_PAGE TEXT_
_ _ _

We next discuss the detailed series of twelve oil paintings entitled ‘From Dusk to Dawn: Our Heavenly City of Savannah.’ Because of this busy mother’s time constraints, each painting takes about five weeks to complete, but she hopes to finish in time for the spring opening of a new gallery located next to the fire station on Oglethorpe Avenue in the space formerly occupied by painter Blanche Nettles. The first painting in the series is her magical portrayal of Colonial Park Cemetery: The sidewalks before the gates sparkle and glisten, the sky glows, the stars twinkle. Almost completed are a scene of Independent Presbyterian Church at night, and one of the iconic Forsyth Park fountain at dusk.
Using a mixture of Damar varnish, linseed oil, and turpentine as her medium, she applies thin layers of oil over an acrylic underpainting. The resulting luminescence gives a magical, heavenly quality to the nocturnal or dawn works, and often the source of light is hidden or created in her imagination. Long references her passion for Renaissance painter Caravaggio’s use of tenebrism (a term used to describe work where significant details are illuminated by highlights, contrasting with a dark setting), and for sfumato (the smoky quality which blurs contours).

_ _ _

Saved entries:
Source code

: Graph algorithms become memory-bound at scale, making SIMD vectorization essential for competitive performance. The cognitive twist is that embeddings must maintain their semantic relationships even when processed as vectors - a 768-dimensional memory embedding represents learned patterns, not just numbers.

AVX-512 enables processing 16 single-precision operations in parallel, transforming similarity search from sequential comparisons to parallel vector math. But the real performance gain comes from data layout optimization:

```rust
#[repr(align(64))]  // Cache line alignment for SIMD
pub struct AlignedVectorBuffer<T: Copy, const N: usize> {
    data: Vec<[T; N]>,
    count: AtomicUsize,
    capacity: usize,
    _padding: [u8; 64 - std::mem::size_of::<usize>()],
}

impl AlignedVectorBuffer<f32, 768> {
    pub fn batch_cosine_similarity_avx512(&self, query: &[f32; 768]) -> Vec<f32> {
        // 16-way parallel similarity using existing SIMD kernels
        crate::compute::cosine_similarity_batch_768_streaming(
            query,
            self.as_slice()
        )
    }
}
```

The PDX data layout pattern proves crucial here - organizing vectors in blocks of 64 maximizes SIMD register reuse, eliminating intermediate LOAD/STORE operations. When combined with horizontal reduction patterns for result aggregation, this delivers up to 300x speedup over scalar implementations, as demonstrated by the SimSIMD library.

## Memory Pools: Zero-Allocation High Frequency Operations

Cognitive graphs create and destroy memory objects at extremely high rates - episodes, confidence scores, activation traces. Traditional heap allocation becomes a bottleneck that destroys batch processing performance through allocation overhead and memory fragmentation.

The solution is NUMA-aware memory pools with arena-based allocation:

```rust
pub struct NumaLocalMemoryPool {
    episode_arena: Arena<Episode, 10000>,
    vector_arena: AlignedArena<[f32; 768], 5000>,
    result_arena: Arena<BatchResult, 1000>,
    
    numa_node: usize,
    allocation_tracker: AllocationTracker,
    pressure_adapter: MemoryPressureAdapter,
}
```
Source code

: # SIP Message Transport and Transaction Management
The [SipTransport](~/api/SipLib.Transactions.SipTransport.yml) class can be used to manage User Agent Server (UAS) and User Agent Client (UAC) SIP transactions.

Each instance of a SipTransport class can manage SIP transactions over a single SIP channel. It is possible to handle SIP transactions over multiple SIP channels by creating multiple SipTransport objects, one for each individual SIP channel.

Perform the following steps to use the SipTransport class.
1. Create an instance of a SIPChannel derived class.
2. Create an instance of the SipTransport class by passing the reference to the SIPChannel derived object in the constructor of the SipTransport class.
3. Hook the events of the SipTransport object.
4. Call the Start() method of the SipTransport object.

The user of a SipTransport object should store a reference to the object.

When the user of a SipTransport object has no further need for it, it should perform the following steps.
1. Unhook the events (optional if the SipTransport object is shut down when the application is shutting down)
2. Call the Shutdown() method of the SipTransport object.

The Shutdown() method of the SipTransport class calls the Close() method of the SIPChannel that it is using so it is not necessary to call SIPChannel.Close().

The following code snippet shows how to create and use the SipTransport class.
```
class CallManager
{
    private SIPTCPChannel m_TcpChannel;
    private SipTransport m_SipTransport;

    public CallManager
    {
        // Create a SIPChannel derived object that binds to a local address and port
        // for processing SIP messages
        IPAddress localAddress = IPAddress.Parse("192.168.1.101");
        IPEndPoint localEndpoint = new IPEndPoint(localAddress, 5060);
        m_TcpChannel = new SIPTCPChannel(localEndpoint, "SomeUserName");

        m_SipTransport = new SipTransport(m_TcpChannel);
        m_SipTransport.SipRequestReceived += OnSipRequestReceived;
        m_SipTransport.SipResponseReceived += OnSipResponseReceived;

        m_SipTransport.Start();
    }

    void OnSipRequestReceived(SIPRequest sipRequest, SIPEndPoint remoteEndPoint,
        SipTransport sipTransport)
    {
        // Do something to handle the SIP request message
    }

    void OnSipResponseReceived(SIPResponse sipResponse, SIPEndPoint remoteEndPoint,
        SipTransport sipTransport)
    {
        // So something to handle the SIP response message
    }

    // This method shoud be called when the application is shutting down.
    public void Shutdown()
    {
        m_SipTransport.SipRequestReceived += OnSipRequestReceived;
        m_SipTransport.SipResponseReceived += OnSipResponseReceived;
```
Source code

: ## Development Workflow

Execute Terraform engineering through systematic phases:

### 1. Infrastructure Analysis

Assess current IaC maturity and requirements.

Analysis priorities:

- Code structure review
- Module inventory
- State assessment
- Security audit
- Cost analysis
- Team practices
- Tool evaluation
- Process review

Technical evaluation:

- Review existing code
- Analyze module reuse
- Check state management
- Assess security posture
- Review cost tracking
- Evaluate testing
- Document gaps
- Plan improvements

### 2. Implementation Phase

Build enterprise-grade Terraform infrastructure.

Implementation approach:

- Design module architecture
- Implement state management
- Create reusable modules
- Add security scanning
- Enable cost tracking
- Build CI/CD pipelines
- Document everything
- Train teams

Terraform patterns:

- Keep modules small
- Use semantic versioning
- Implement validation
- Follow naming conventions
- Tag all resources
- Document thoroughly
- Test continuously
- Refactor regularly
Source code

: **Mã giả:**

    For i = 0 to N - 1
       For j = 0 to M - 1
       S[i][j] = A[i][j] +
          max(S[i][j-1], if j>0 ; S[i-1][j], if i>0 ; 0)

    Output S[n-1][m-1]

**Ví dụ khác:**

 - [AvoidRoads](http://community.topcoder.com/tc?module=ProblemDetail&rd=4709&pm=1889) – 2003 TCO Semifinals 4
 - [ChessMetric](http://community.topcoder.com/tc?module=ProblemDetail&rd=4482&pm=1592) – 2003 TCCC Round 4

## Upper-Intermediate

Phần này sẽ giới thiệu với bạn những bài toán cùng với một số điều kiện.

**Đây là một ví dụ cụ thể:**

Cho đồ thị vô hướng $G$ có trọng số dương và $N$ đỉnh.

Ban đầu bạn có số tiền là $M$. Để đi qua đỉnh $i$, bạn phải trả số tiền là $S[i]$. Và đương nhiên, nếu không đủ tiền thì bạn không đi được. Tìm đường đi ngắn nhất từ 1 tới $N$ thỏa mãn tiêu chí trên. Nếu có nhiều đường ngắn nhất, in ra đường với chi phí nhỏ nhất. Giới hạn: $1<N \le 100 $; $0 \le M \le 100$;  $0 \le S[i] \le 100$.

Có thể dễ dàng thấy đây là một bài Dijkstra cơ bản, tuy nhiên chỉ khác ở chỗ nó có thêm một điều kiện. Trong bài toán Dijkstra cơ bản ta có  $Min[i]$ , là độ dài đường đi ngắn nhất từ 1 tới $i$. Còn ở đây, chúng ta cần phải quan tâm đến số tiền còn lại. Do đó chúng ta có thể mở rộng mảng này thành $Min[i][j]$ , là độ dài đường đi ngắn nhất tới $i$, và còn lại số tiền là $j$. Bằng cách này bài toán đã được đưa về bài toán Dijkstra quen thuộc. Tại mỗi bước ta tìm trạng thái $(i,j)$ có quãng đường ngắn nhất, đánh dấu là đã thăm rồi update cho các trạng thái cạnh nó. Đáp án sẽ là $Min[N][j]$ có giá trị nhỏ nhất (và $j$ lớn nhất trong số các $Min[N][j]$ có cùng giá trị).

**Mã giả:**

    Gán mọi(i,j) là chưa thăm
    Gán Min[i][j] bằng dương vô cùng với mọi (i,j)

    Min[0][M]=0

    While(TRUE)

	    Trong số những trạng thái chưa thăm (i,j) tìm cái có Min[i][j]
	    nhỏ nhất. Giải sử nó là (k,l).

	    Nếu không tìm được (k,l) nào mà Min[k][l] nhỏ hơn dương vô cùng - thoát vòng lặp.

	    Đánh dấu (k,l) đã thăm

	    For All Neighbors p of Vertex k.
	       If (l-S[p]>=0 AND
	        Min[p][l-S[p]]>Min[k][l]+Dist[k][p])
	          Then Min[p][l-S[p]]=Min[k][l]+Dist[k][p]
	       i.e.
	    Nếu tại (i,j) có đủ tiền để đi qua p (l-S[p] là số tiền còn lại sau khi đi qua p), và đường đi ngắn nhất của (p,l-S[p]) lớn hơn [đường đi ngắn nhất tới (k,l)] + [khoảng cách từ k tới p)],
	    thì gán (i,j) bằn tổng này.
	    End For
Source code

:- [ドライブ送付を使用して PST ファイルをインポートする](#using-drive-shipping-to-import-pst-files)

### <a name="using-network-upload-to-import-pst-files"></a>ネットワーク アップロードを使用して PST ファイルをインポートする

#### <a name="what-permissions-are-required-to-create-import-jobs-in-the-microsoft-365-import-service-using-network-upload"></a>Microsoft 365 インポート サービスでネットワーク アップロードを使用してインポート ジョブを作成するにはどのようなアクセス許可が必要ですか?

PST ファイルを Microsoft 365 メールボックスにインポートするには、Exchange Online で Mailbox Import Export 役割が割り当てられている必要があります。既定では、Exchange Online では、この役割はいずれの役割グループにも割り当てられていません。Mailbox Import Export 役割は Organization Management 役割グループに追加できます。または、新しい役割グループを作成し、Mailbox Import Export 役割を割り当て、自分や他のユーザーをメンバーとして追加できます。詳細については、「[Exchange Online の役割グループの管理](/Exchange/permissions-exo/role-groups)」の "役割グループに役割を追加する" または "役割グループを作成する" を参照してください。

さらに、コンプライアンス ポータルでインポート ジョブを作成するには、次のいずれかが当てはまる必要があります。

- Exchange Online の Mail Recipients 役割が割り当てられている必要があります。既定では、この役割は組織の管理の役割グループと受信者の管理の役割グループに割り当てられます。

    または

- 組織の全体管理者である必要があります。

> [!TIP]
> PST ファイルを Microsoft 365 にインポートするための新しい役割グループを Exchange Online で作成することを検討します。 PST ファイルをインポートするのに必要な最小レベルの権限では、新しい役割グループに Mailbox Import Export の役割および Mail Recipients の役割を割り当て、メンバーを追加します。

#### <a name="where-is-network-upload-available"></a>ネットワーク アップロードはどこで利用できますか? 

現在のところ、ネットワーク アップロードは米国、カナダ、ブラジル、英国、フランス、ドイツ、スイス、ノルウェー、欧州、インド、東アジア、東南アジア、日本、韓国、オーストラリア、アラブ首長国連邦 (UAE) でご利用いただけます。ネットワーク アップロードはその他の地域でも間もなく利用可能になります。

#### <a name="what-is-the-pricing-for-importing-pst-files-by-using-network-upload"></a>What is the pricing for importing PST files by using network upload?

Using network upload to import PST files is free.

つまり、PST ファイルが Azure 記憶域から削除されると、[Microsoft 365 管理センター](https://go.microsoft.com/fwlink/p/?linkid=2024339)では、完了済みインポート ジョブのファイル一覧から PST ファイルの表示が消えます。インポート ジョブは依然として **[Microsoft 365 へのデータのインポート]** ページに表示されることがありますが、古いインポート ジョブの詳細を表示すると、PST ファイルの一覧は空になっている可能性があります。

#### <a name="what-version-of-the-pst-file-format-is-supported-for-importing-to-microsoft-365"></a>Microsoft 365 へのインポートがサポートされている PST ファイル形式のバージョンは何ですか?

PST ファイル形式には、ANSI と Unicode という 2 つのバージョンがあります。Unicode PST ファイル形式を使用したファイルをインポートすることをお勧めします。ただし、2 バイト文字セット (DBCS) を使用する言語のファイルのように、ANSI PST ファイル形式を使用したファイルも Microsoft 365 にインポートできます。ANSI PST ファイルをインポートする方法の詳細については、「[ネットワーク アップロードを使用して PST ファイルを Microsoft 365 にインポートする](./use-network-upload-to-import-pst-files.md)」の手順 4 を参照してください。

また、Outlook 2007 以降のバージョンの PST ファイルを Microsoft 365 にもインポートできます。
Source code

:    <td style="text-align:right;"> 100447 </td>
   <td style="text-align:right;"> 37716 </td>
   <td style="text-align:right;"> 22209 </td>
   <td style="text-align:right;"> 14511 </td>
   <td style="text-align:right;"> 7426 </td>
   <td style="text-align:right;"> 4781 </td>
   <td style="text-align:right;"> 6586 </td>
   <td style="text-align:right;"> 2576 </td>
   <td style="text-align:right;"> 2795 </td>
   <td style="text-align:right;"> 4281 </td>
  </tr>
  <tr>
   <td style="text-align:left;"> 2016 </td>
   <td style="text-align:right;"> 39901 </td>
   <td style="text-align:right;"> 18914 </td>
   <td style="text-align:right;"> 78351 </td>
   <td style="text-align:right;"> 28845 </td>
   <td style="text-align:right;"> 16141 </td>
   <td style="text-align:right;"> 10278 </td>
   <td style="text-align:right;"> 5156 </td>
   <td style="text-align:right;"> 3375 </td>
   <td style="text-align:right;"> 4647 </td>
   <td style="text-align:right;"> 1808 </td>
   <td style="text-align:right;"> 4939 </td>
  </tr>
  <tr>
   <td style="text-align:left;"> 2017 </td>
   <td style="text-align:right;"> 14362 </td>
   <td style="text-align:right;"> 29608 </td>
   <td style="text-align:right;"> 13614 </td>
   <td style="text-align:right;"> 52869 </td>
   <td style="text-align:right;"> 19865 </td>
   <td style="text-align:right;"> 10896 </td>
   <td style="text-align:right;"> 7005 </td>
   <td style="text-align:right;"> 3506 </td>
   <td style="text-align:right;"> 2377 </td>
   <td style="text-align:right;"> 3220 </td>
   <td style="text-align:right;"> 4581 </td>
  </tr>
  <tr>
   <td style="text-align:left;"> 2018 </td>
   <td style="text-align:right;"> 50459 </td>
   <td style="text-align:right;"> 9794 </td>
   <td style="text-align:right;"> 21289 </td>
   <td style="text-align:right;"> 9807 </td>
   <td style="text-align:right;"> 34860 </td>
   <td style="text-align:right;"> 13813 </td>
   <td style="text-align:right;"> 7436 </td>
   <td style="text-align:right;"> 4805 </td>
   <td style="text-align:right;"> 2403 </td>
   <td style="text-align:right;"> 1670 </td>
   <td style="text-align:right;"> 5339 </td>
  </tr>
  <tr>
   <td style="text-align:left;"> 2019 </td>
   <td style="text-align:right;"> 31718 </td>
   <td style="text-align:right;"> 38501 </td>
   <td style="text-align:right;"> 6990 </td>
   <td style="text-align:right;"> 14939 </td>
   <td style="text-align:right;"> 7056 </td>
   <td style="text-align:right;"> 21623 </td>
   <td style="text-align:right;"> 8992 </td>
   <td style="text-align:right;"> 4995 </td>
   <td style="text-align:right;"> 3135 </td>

_ _ _

_EXERCISE GOAL_
From the text about the Savannah paintings, extract the passage from "We next discuss" up to and including "fountain at dusk.". The records have no connection to the text about the Savannah paintings.

_TASK OUTPUT_
We next discuss the detailed series of twelve oil paintings entitled ‘From Dusk to Dawn: Our Heavenly City of Savannah.’ Because of this busy mother’s time constraints, each painting takes about five weeks to complete, but she hopes to finish in time for the spring opening of a new gallery located next to the fire station on Oglethorpe Avenue in the space formerly occupied by painter Blanche Nettles. The first painting in the series is her magical portrayal of Colonial Park Cemetery: The sidewalks before the gates sparkle and glisten, the sky glows, the stars twinkle. Almost completed are a scene of Independent Presbyterian Church at night, and one of the iconic Forsyth Park fountain at dusk.